— Work instruction —
Filter task. Return each line of the material that holds the string "คอนโด".

━━ Given records ━━

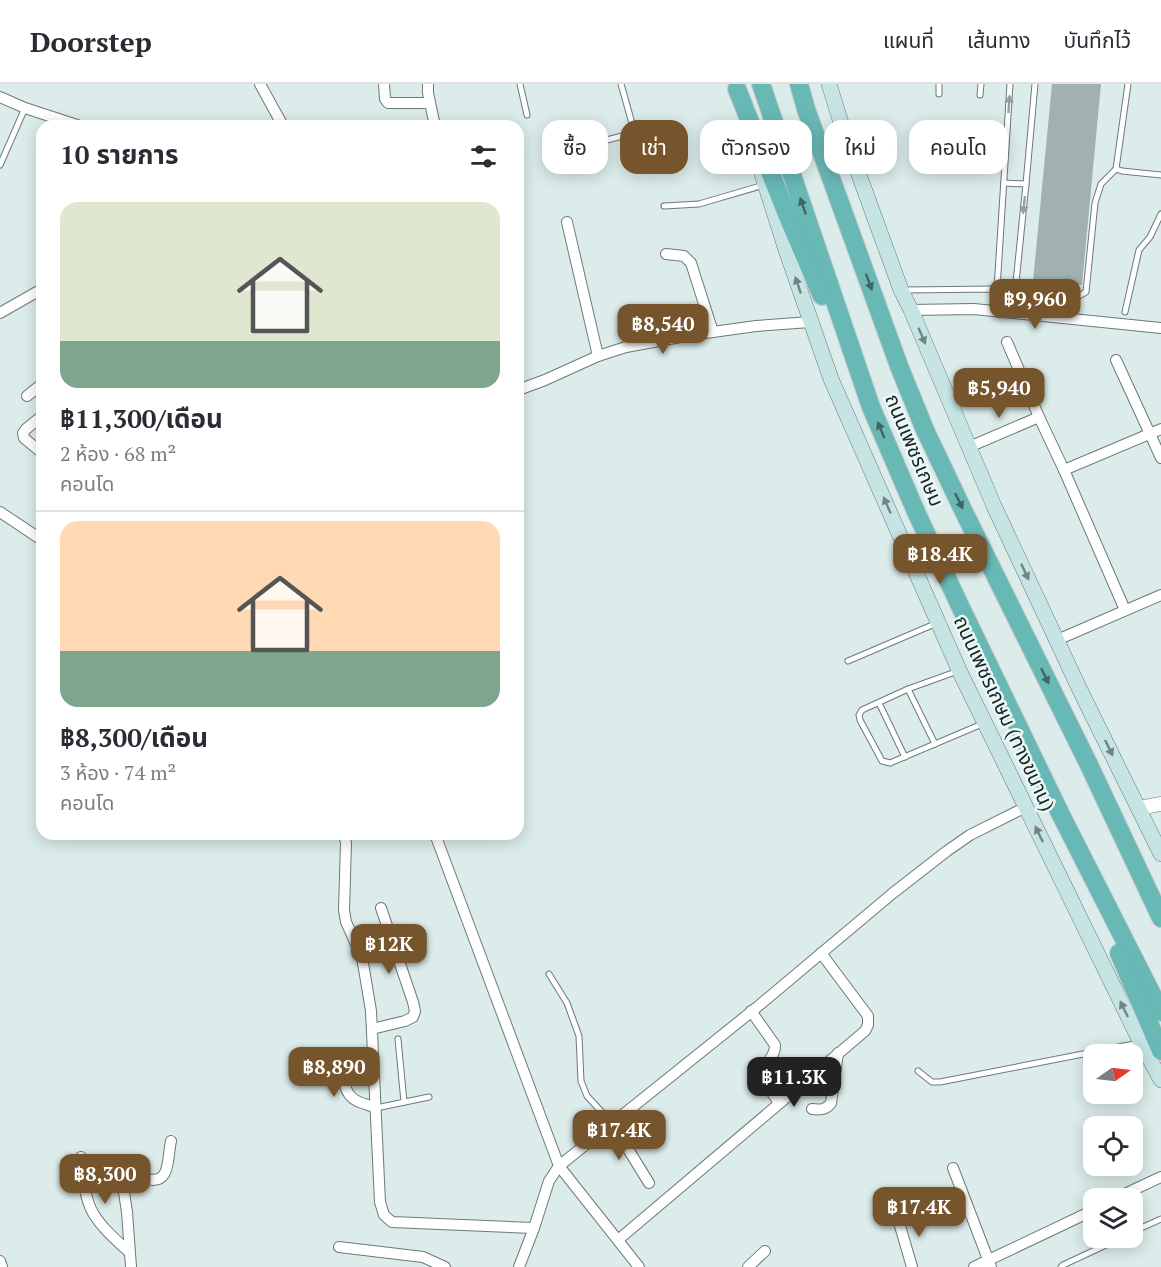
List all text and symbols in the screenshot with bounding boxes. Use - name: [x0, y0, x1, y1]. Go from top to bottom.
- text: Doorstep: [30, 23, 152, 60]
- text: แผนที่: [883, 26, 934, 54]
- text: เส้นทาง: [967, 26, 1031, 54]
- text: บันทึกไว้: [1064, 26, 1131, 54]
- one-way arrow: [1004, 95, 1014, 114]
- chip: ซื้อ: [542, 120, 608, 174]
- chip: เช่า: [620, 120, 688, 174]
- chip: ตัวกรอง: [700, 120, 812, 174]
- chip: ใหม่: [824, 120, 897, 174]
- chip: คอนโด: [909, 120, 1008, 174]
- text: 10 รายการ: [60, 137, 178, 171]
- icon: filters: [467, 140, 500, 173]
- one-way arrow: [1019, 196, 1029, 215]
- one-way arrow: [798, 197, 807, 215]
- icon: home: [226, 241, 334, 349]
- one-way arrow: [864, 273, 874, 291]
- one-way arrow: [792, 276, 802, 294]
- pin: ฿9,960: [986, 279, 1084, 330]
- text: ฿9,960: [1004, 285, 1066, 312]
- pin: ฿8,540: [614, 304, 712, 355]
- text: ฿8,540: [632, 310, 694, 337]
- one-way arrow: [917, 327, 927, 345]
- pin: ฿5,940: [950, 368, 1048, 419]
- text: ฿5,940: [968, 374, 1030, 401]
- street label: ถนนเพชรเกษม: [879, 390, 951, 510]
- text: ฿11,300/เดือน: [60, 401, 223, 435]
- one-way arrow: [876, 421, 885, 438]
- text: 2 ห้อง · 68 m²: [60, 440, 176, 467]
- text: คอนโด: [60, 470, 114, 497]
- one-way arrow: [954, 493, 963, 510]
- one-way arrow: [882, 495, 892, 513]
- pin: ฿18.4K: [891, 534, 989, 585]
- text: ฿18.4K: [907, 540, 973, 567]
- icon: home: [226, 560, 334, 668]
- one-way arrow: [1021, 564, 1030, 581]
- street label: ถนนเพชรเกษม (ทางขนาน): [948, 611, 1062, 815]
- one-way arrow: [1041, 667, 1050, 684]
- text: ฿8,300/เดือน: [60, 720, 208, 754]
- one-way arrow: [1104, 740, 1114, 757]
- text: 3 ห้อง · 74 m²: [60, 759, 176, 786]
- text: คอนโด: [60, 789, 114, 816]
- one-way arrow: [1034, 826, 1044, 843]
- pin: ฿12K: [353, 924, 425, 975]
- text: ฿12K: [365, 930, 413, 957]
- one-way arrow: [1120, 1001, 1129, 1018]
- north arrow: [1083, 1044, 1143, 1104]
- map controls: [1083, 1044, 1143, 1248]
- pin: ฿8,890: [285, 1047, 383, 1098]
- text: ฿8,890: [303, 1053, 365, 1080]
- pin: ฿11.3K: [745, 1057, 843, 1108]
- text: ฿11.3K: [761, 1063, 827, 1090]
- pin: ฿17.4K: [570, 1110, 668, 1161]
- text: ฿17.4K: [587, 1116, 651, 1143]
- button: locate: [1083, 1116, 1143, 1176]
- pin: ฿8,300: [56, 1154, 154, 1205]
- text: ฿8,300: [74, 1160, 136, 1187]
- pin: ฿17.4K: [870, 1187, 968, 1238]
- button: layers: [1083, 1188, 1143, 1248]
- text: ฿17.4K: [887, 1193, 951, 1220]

━━━

— Expected answer —
- chip: คอนโด: [909, 120, 1008, 174]
- text: คอนโด: [60, 470, 114, 497]
- text: คอนโด: [60, 789, 114, 816]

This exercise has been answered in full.